Guillermo Cabrera Infante, el escritor del exilio cubano que nunca se resignó a la pérdida de La Habana, autor de Tres tristes tigres, dijo lo mismo, de manera más poética y por eso más sintética, «El hombre no inventó la ciudad, más bien la ciudad creó al hombre y sus costumbres».
Octavio Paz, el gran mexicano, fue capaz de acuñar una definición, si cabe, todavía más poética y abarcadora; en Sor Juana Inés de la Cruz y las trampas de la fe, sentenció: «Una civilización es ante todo un urbanismo».
El Maestro Carlos Raúl Villanueva, sin embargo, se les había adelantado algunos años a Paz y a Nuño: «Toda civilización», afirmaba, «ha sido y es eminentemente urbana. Y voy a adelantar de una vez, que creo no existen razones para que no lo sean también en futuro. La presencia humana en el planeta, en sus mejores momentos, en sus máximas cristalizaciones culturales, ha tenido siempre, como carácter principal, la condición urbana. Y en efecto, ¿qué sería del hombre sin la ciudad?»
Las ciudades, desde luego, son construidas por la gente, pero es la vida en ellas la que crea a los hombres, de modo que, si entran en decadencia, sus efectos se expanden en caden
Jane Jacobs, la autora de Muerte y vida de las grandes ciudades, considerada entre los urbanistas más influyentes del siglo XX, afirmó que «Las sociedades y civilizaciones cuyas ciudades se estancan, no se desarrollan ni vuelven a florecer. Se deterioran».
Todos los diecisiete ODS definidos por NN. UU. se interrelacionan entre sí, pero, en un mundo totalmente urbanizado como el actual, al final se condensan en el undécimo, por lo que no hay duda en cuanto a que mantener una permanente visión crítica sobre el cumplimiento de sus metas equivale a registrar los avances, el estancamiento e incluso los retrocesos no sólo de la ciudad deseada sino, en última instancia, siguiendo a Paz y a Villanueva, de la civilización; también para saber si esta palabra seguirá significando lo mismo dentro de los próximos 15 o 20 años.
Pero esta consciencia no es, ni mucho menos, universal: para muchas figuras prominentes de nuestra sociedad, incluidos políticos y profesionales investidos de autoridad para intervenir sobre las ciudades, ellas no son más que materia bruta, una suma de infraestructuras y edificaciones, muchas veces pensadas desarticuladamente; con frecuencia, incluso, como mera oportunidad para hacer negocios.

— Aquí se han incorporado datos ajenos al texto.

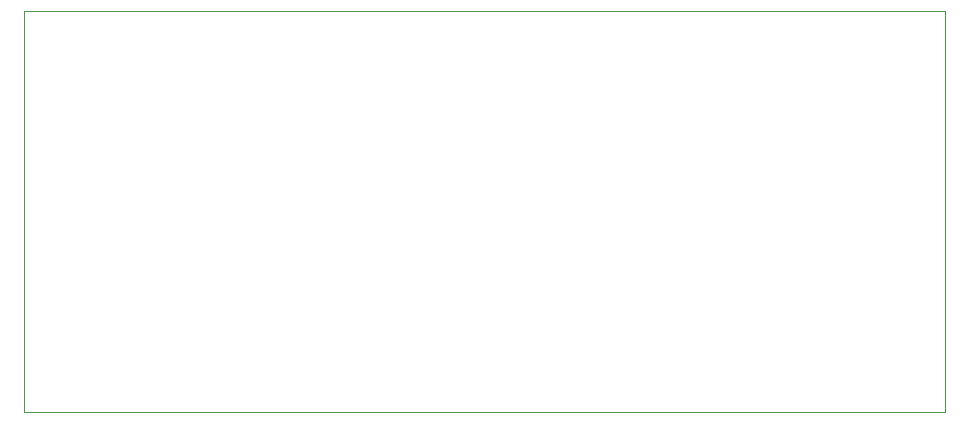
<source format=gbr>
%TF.GenerationSoftware,KiCad,Pcbnew,9.0.5*%
%TF.CreationDate,2025-10-03T12:11:24+01:00*%
%TF.ProjectId,mm_jacdaptor,6d6d5f6a-6163-4646-9170-746f722e6b69,v0.4*%
%TF.SameCoordinates,PX8d24d00PY37ca3a0*%
%TF.FileFunction,Other,User*%
%FSLAX45Y45*%
G04 Gerber Fmt 4.5, Leading zero omitted, Abs format (unit mm)*
G04 Created by KiCad (PCBNEW 9.0.5) date 2025-10-03 12:11:24*
%MOMM*%
%LPD*%
G01*
G04 APERTURE LIST*
%ADD10C,0.100000*%
%ADD11C,0.009990*%
%ADD12C,0.010740*%
%ADD13C,0.020680*%
%ADD14C,0.030950*%
%ADD15C,0.040680*%
%ADD16C,0.050650*%
%ADD17C,0.060840*%
%ADD18C,0.070650*%
%ADD19C,0.010710*%
%ADD20C,0.020780*%
%ADD21C,0.030680*%
%ADD22C,0.040800*%
%ADD23C,0.050870*%
%ADD24C,0.060820*%
G04 APERTURE END LIST*
D10*
X-3900000Y1700000D02*
X3900000Y1700000D01*
X3900000Y-1700000D01*
X-3900000Y-1700000D01*
X-3900000Y1700000D01*
D11*
%TO.C,GS1*%
X3900000Y1100000D02*
X3900000Y1100000D01*
D12*
X3900000Y1100000D02*
X3900000Y1100000D01*
D13*
X3900000Y1100000D02*
X3900000Y1100000D01*
D14*
X3900000Y1100000D02*
X3900000Y1100000D01*
D15*
X3900000Y1100000D02*
X3900000Y1100000D01*
D16*
X3900000Y1100000D02*
X3900000Y1100000D01*
D17*
X3900000Y1100000D02*
X3900000Y1100000D01*
D18*
X3900000Y1100000D02*
X3900000Y1100000D01*
D11*
%TO.C,GS2*%
X3900000Y100000D02*
X3900000Y100000D01*
D19*
X3900000Y100000D02*
X3900000Y100000D01*
D20*
X3900000Y100000D02*
X3900000Y100000D01*
D21*
X3900000Y100000D02*
X3900000Y100000D01*
D11*
%TO.C,GS3*%
X-3900000Y1100000D02*
X-3900000Y1100000D01*
D12*
X-3900000Y1100000D02*
X-3900000Y1100000D01*
D13*
X-3900000Y1100000D02*
X-3900000Y1100000D01*
D14*
X-3900000Y1100000D02*
X-3900000Y1100000D01*
D22*
X-3900000Y1100000D02*
X-3900000Y1100000D01*
D23*
X-3900000Y1100000D02*
X-3900000Y1100000D01*
D24*
X-3900000Y1100000D02*
X-3900000Y1100000D01*
%TD*%
M02*

</source>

A partir de un reportaje sobre Ciudad de México, «la ciudad desbocada» como la llamó, el escritor argentino Martín Caparrós lanzó este desafío a quienes todavía creemos que se las puede domar: «Las ciudades no son entes pensados. Son la suma de millones de acasos y el esfuerzo porque no se note: los intentos de ordenar el desorden creado por millones de iniciativas autónomas.»

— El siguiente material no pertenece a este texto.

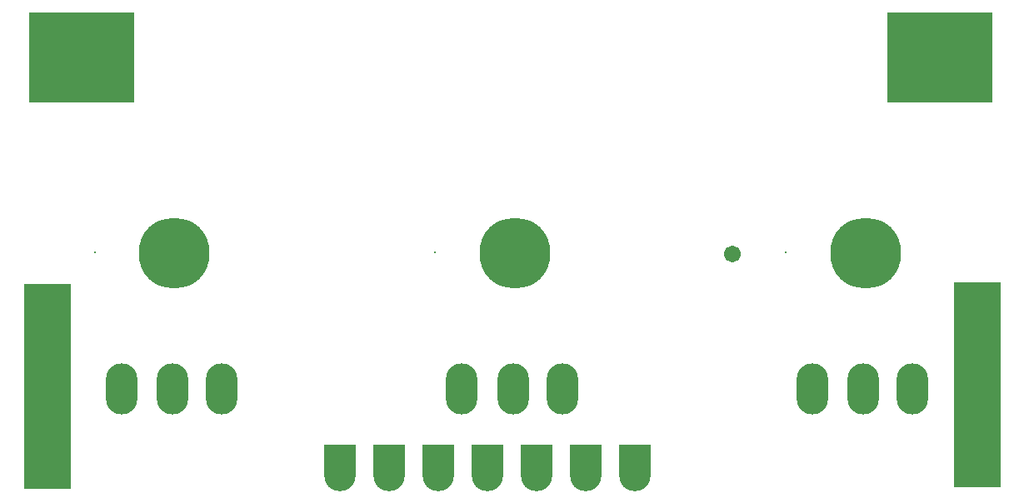
<source format=gbs>
G04*
G04 #@! TF.GenerationSoftware,Altium Limited,Altium Designer,21.0.8 (223)*
G04*
G04 Layer_Color=16711935*
%FSLAX44Y44*%
%MOMM*%
G71*
G04*
G04 #@! TF.SameCoordinates,E1CE83FB-EE8D-4ACF-9475-2CBEE53E120E*
G04*
G04*
G04 #@! TF.FilePolarity,Negative*
G04*
G01*
G75*
%ADD16C,0.2032*%
%ADD17C,7.2032*%
%ADD18C,1.7032*%
%ADD29R,3.2032X3.2032*%
%ADD30C,3.2032*%
%ADD31O,3.2032X5.2032*%
%ADD32R,10.7032X9.2032*%
%ADD33R,4.7032X20.9032*%
%ADD34R,10.7032X9.2032*%
%ADD35C,1.4732*%
D16*
X75890Y246680D02*
D03*
X421890Y246680D02*
D03*
X777890Y246680D02*
D03*
D17*
X156890Y245680D02*
D03*
X502890Y245680D02*
D03*
X858890Y245680D02*
D03*
D18*
X723390Y245180D02*
D03*
D29*
X325000Y35000D02*
D03*
X475000D02*
D03*
X375000Y35000D02*
D03*
X525000D02*
D03*
X625000D02*
D03*
X425000D02*
D03*
X575000Y35000D02*
D03*
D30*
X325000Y20000D02*
D03*
X475000D02*
D03*
X375000Y20000D02*
D03*
X525000D02*
D03*
X625000Y20000D02*
D03*
X425000Y20000D02*
D03*
X575000Y20000D02*
D03*
D31*
X102890Y107680D02*
D03*
X154890D02*
D03*
X204890D02*
D03*
X448890Y107680D02*
D03*
X500890D02*
D03*
X550890D02*
D03*
X906890Y107680D02*
D03*
X856890D02*
D03*
X804890D02*
D03*
D32*
X935000Y445000D02*
D03*
D33*
X27890Y110680D02*
D03*
X972390Y112180D02*
D03*
D34*
X62500Y445000D02*
D03*
D35*
X26390Y74180D02*
D03*
Y99180D02*
D03*
Y124180D02*
D03*
Y149180D02*
D03*
Y49180D02*
D03*
Y173180D02*
D03*
X972890Y75680D02*
D03*
Y100680D02*
D03*
Y125680D02*
D03*
Y150680D02*
D03*
Y50680D02*
D03*
Y174680D02*
D03*
M02*

</source>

Hace ya más de diez años otro filósofo, Antonio Pasquali, se interrogaba acerca de la vigencia de «nuestra tradicional comprensión del fenómeno Ciudad» y si se dispone de «mejores sistemas categoriales de reemplazo», concluyendo en la necesidad apremiante de «entender más a fondo los procesos de aglomeración urbana».

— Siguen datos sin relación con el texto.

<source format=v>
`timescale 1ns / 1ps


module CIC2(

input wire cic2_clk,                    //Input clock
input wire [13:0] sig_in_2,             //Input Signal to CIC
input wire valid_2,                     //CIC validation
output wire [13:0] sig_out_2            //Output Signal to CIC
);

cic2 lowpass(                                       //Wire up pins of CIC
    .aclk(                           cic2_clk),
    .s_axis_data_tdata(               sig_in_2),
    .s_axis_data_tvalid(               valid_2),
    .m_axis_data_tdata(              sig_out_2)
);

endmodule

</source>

Lamentablemente, estas interrogantes no parecen inquietar demasiado en la Venezuela actual: desde el gobierno nacional hasta los municipales las «autoridades» urbanísticas siguen, en el mejor de los casos, pensando y actuando con patrones obsoletos, mientras que, a través de la asfixia financiera, el mundo académico, el espacio por excelencia de la innovación, está en vías de convertirse en un erial.
Por fortuna, todavía existen movimientos urbanos de base que se organizan autónomamente para luchar por reivindicaciones locales o sectoriales: si se pudieran integrar y coordinar así fuera parcialmente, podrían convertirse en el embrión de la nueva visión por la que clamaba Pasquali.